NRM was favorably influenced by PB and year of HSCT. Improvement of supportive therapy and high-resolution typing after 2008 might be responsible for this effect. Improvement over time (after 2006 and after 2010) has been reported earlier [9, 34].

Donor type and patient age were both important for RI. Family donors were associated with a higher incidence of relapse. Differences in minor histocompatibility antigens in unrelated HSCT leading to higher graft-versus-tumor effect may be responsible for this observation. Higher patient age may be associated with higher leukemic or non-leukemic mutations [35] and therefore might be associated with higher relapse incidence. In addition, a higher rate of reduced intensity conditioning in older patients might explain a higher RI. The high relapse incidence was caused by resistance to TKI and limited availability of further TKI generations. Optimised transcript assessment and prophylactic TKI treatment will contribute to lower RI in the future.

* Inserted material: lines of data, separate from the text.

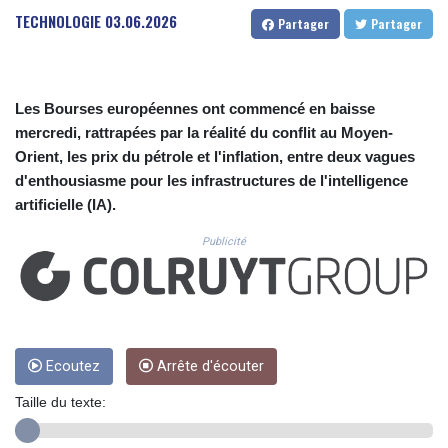
CUC 1.155398
TECHNOLOGIE
03.06.2026
Partager
Partager
CUP 30.61805
CVE 110.22332
CZK 24.264051
DJF 205.196847
Les Bourses européennes ont commencé en baisse
DKK 7.475264
mercredi, rattrapées par la réalité du conflit au Moyen-
DOP 67.26602
Orient, les prix du pétrole et l'inflation, entre deux vagues
DZD 153.587771
EGP 57.609419
d'enthousiasme pour les infrastructures de l'intelligence
ERN 17.330971
artificielle (IA).
ETB 185.985596
Publicité
FJD 2.552261
FKP 0.857019
GBP 0.856098
GEL 3.015386
GGP 0.857019
GHS 13.519372
Ecoutez
Arrête d'écouter
GIP 0.857019
GMD 84.920858
Taille du texte:
GNF 10120.260724
GTQ 8.791676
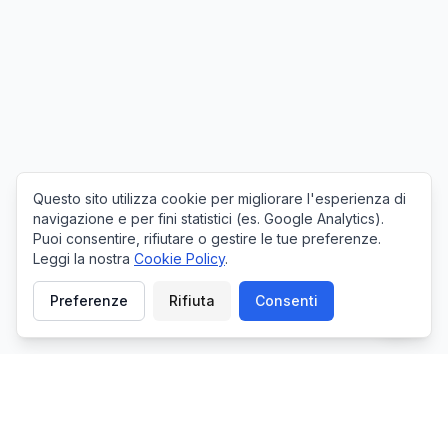
Questo sito utilizza cookie per migliorare l'esperienza di
navigazione e per fini statistici (es. Google Analytics).
Puoi consentire, rifiutare o gestire le tue preferenze.
Leggi la nostra
Cookie Policy
.
Preferenze
Rifiuta
Consenti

This analysis has beside several strengths (high number of patients including elderly; high number of comorbidities, bi-center study, and long term follow-up) but also limitations considering the retrospective nature of the evaluation and the inclusion of a considerable proportion of patients prior to the TKI era. In addition, we could not evaluate our results considering the EBMT CML score, which has been shown to influence survival predominantly in BM transplanted patients and before the TKI era [36]. The Haematopoietic HCT CI score (available only after 2005) could also not be considered [37].

In conclusion, this analysis of advanced phase CML supports the use of younger donors, the highest CD34+ cell dose (highest cell dose in our cohort 19 × 106/kg bw) and the need to enter a non-BC phase before HSCT. In comparison to earlier publications, results in BC have improved considerably and may be further optimized by decreasing the current RI of 45% using more frequently maintenance TKI and/or MRD-tailored DLI.